Japan Airlines Corp. said Friday it anticipates a group operating loss of ¥37 billion for the current business year through March, its first red ink in three years.

The projected loss is attributed to a decline in business travelers and international cargo amid the global economic downturn, even as Japanese airlines carry out cost-cutting measures, including fewer flights and pay cuts.

The carrier in November had forecast a ¥28 billion profit and a year earlier had projected profit of ¥90.01 billion.

"(Demand for) international passenger flights and international cargo has deteriorated dramatically from last autumn due to the global downturn," Yoshimasa Kanayama, JAL's senior vice president for finance, said in Tokyo.

"We need to brace for a significant decline in revenue for the fourth quarter as well," he said.

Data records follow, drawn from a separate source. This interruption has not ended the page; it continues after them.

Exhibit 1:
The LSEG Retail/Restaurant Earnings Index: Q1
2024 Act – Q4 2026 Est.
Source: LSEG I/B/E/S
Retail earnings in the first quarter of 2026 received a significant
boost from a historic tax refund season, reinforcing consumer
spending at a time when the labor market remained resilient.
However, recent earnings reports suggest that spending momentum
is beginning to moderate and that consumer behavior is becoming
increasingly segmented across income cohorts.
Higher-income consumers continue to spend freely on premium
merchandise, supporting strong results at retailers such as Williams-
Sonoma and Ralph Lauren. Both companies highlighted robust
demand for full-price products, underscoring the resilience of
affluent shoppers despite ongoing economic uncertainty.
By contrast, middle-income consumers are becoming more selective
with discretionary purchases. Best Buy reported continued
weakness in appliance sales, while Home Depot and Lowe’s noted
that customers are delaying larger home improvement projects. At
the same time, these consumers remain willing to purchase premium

He added demand for international passenger flights is likely to decline around 20 percent during the January-March quarter from a year earlier, while demand for international cargo is likely to drop about 40 percent.

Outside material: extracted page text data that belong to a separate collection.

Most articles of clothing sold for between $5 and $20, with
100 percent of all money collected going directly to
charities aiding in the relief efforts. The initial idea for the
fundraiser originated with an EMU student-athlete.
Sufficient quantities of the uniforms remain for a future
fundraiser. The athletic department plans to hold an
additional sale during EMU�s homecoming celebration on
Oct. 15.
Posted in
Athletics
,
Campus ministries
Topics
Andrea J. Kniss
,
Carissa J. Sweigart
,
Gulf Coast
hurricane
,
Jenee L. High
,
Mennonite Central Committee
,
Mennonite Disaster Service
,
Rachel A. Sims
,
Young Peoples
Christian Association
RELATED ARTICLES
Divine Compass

For the April-December period of business 2008, Japan's top airline said it logged a group operating loss of ¥8.86 billion from a year-earlier profit of ¥82.58 billion.

In the nine-month period, JAL said it also logged a group net loss of ¥1.92 billion from a year-earlier profit of ¥20.45 billion on revenue of ¥1.56 trillion, down 8.3 percent.

Revenue from international flights decreased 0.5 percent from a year earlier to ¥570.2 billion and revenue from international cargo dropped 7 percent to ¥133.5 billion as demand for flights to the United States and Europe declined due to the global recession and the yen's appreciation.

Domestic flight revenue inched up 0.2 percent to ¥520.9 billion as promotions increased package tour sales, but Kanayama said even domestic travel demand fell sharply from February.

In its downgraded earnings projections for business 2008, JAL said it expects a group net loss of ¥34 billion.